- Given passage -
_ _ _ _ _

Particularly, a U-shaped recess is provided as guiding means for the perforated disk 17 and/or arranged closer to the upper side of the rotation locking device 16 - thus being asymmetric. This enables a very easy pushing over and insertion of the wedge.
For assembly of a new level of the shoring tower 5, a side railing 1 is put on with the hook 11 of a claw 4 in a block guide entry 13 under an angle of 45 degree - thus from inside the shoring tower - and the side railing 1 is straighten up until the claw 4 falls by itself into the block guide 3. Subsequently, the side railing 1 is rotated by 45 degree respectively until the end stop towards outside, preferably counterclockwise, until (slightly) beyond the outer border of the shoring tower 5.

_ _ _ _ _

- Provided material -

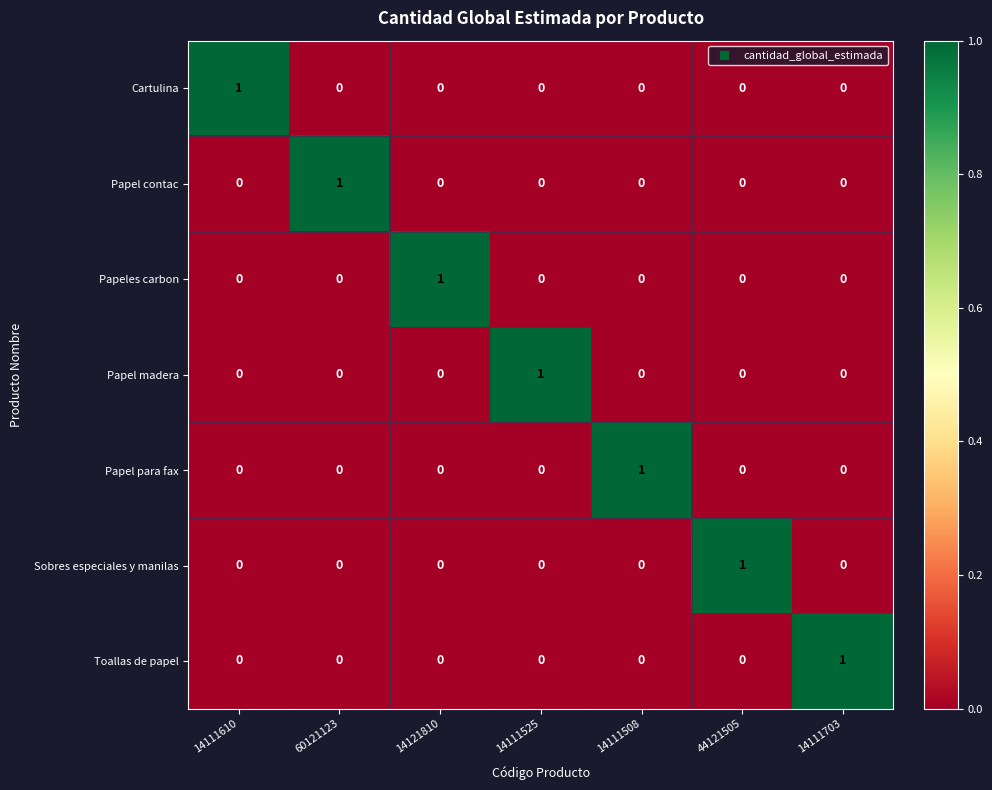

True or false: Cartulina has a value of 0 at 14111703.

True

_ _ _ _ _

- The problem -
Reproduce the full shoring tower passage above word for word, with no changes.

- Response to the exercise -
Particularly, a U-shaped recess is provided as guiding means for the perforated disk 17 and/or arranged closer to the upper side of the rotation locking device 16 - thus being asymmetric. This enables a very easy pushing over and insertion of the wedge.
For assembly of a new level of the shoring tower 5, a side railing 1 is put on with the hook 11 of a claw 4 in a block guide entry 13 under an angle of 45 degree - thus from inside the shoring tower - and the side railing 1 is straighten up until the claw 4 falls by itself into the block guide 3. Subsequently, the side railing 1 is rotated by 45 degree respectively until the end stop towards outside, preferably counterclockwise, until (slightly) beyond the outer border of the shoring tower 5.